But that was in October...
I did start this project in October, but have had various other projects and things going on so this kept getting pushed back. I had done some analysis awhile ago but never finished and never wrote it up. Well recently I started trying to give myself deadlines for my personal projects to get myself motivated to work on them. I also had some motivation because by finishing this before college nationals I can reuse the code to compare the data from club to college nationals.
Data Collection
I used t
(found here) which is a bash command line utility that scrapes Twitter's using it's API. With that I was able to pull two sets of data for this analysis. First was all the tweets by Ultiworld's live account during nationals weekend. Second was all tweets during nationals weekend with the hashtag #NationalsTX. After collecting these datasets I did some analysis on them.
Basic Statistics
By looking at the distribution of tweets per days you can see that #NationalsTX is actually pretty consistent most days where as Ultiworld's Live account drops off as there become fewer games per day. This makes sense because the live account is only tweeting game updates and those become less frequent, where as the #Nationals becomes more popular per game because the games become higher stakes.
Ultiworld Live | #NationalsTX | |
---|---|---|
Total Tweets | 1216 | 3157 |
Day 1 | 407 | 744 |
Day 2 | 440 | 872 |
Day 3 | 237 | 762 |
Day 4 | 132 | 779 |
Unique Screen Names | 1 | 964 |
Charts
The first plot I made is of the tweets per hour by source. This shows how Ultiworld's coverage is pretty uniform throughout the day rise and falling during game times, but the general nationals tweets are more volatile and are more likely to line up with more exciting games and be later in the day when more results are being posted.

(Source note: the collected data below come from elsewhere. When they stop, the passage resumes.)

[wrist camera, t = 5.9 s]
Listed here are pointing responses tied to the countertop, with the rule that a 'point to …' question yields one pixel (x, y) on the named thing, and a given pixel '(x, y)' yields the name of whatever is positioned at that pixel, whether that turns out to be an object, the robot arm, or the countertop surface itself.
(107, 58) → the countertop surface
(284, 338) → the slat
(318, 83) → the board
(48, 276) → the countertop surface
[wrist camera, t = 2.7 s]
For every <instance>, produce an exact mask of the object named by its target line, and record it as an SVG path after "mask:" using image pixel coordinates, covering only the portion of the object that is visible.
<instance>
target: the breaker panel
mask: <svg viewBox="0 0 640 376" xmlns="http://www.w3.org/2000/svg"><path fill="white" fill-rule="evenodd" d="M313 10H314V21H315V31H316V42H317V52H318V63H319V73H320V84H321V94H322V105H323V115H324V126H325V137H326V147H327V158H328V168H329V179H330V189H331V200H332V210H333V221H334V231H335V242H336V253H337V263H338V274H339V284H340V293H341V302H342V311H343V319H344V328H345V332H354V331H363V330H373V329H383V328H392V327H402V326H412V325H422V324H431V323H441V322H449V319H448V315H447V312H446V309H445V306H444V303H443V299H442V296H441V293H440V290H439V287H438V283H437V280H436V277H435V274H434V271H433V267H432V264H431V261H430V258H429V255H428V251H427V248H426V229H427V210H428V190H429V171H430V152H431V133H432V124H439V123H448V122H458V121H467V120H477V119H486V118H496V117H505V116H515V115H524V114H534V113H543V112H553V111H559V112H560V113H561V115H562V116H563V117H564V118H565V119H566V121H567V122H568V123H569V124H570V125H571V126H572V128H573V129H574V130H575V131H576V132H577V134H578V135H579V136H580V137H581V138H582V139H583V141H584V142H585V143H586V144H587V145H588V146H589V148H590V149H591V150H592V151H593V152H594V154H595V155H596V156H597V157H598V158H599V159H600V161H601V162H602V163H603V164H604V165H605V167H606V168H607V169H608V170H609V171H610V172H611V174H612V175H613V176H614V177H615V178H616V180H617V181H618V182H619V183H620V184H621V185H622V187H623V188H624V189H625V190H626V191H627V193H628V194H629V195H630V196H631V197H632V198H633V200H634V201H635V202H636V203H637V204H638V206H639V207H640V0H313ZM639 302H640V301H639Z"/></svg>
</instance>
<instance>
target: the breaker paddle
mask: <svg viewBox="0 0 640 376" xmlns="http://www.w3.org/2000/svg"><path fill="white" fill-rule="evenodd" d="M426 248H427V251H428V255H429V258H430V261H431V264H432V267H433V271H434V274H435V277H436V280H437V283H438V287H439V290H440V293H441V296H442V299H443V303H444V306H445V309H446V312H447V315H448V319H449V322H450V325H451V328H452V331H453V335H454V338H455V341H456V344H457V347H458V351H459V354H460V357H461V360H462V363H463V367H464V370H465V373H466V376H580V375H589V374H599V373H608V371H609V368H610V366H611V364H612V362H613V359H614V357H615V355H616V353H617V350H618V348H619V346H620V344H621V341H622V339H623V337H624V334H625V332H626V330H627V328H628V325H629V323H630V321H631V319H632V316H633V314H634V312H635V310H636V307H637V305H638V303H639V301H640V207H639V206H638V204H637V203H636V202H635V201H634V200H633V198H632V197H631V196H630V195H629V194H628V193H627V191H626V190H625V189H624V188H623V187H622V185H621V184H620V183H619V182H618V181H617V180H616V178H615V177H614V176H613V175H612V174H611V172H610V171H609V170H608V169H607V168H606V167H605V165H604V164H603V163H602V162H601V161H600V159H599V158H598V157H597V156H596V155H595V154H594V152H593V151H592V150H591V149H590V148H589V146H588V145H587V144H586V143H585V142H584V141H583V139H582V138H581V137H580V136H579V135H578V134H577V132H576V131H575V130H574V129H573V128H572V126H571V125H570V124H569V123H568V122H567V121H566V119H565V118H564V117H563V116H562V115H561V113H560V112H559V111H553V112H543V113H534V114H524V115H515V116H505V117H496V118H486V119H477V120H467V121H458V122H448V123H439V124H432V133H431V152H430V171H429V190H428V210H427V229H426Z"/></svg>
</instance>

The second plot I made is of the number of tweets per 20 minutes, by day. With this plot you can actually see where certain games happen. I decided to match up big events and spikes in the graph and you can see by where I put annotations on the graph they all line up to a major game. For instance the biggest spike in tweets for both data sets was, unsurprisingly, when GOAT beat Revolver.
Also you can see how in pool play and the first rounds of the bracket Ultiworld Live has more tweets due to sheer amount of games. But as there become less games and they are closer to the championship, #NationalsTX becomes more prominent as more people watch the games.
Conclusion
Now analysis may be a strong word to use about what I did for this post, but to be honest that had to do with how long ago it was. I plan to take the scripts from this analysis and apply it to tweets from this years college nationals and see if I can do a better, and more timely, analysis. Hopefully this was still interesting though, because I thought it was cool that you could see where big upsets and games occur just by looking at the data.
Markov Bot
One task I didn't finish for this project, because I think it would be better left to it's own post, is a Markov Bot. This would take all the tweets and slice them up to be able to create random sentences or tweets. I still plan to make this and will go more in depth when I do, but an example of this is FiveThirtyEight's Markov Bot that uses the text from their articles.